→ Goal of the exercise:
Say how many lines below hold the word "Tumor"; give the number by itself.
··· Data for this task
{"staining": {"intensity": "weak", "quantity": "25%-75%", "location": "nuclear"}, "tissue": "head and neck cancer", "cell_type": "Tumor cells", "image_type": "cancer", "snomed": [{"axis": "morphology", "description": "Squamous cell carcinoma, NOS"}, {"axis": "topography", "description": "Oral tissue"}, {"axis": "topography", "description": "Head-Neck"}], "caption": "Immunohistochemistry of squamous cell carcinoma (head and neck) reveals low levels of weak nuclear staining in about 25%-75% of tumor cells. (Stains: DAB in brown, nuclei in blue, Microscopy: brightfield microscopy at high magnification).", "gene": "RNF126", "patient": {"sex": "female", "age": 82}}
······
··· Data for this task
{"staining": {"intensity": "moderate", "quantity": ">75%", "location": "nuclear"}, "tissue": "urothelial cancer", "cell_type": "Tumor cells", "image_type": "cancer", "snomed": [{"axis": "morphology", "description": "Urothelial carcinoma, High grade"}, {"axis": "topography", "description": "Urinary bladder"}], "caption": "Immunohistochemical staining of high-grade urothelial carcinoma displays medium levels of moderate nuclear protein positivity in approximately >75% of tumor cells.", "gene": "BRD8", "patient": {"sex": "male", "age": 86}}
······
··· Data for this task
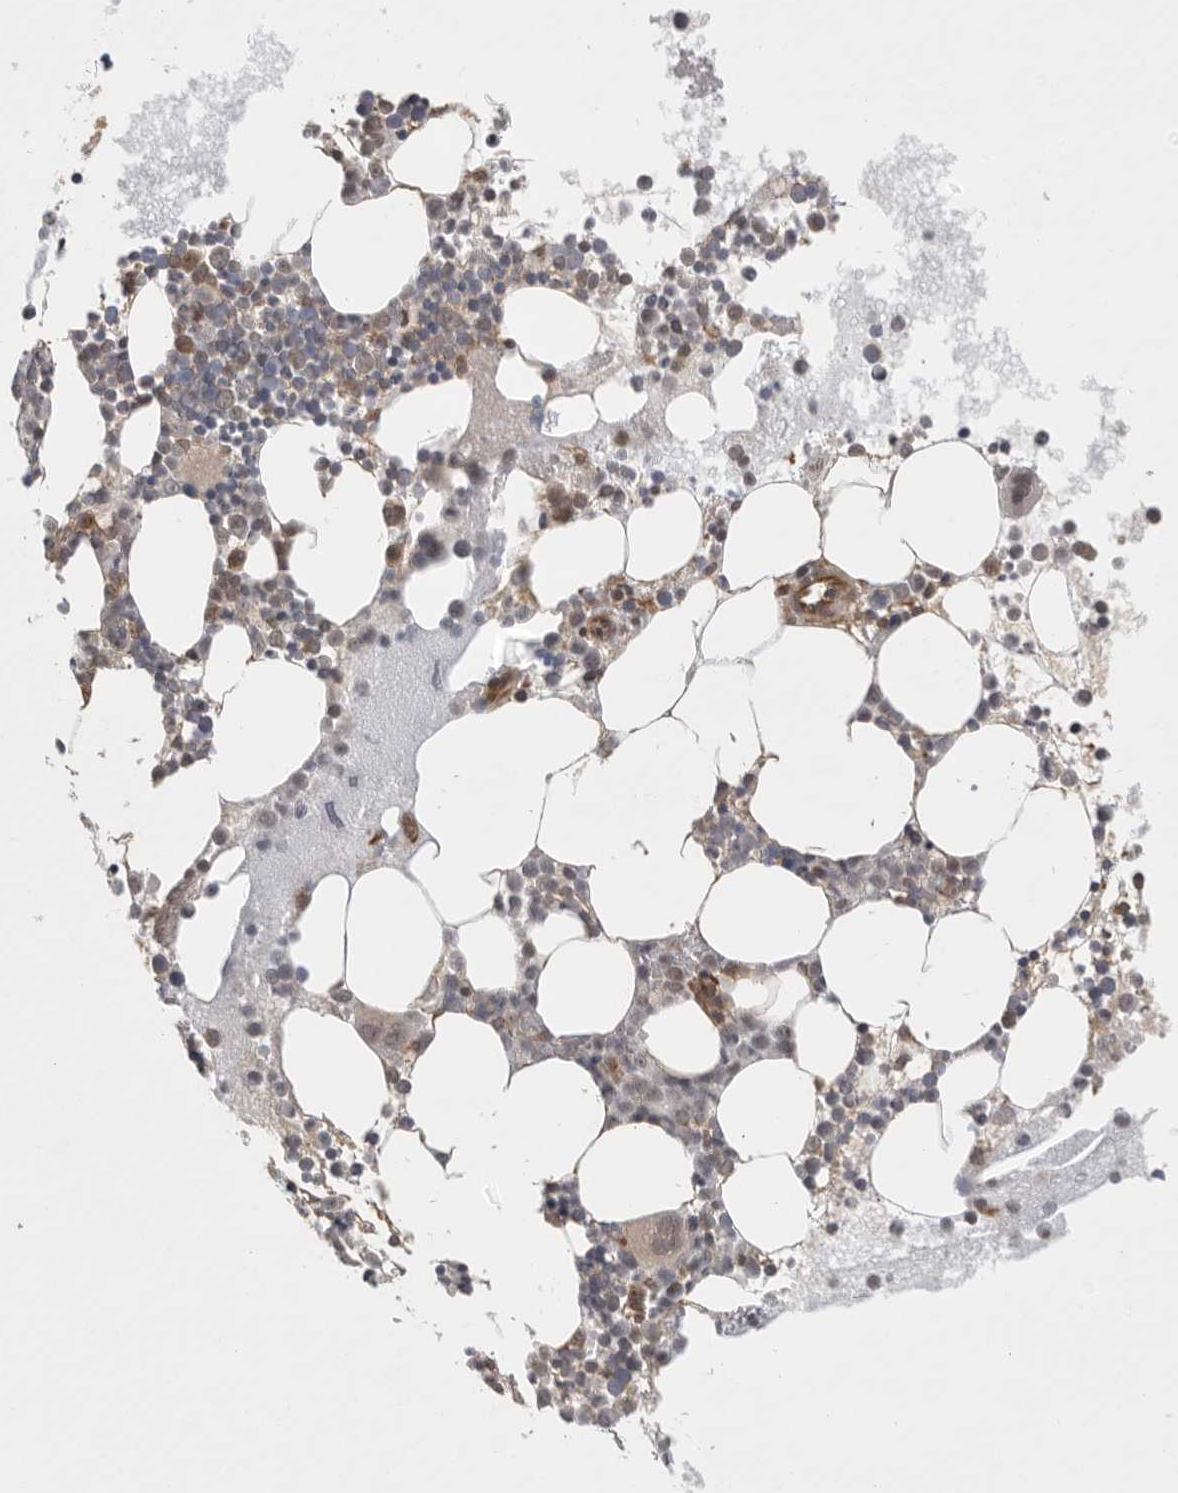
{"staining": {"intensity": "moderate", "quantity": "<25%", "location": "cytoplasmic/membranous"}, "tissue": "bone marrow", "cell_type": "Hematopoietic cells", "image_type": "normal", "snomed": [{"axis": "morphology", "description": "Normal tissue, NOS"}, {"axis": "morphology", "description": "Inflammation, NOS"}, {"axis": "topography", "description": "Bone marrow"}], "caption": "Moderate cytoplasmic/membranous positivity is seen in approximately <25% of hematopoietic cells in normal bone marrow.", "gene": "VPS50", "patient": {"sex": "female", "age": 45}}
······
→ Solution below:
2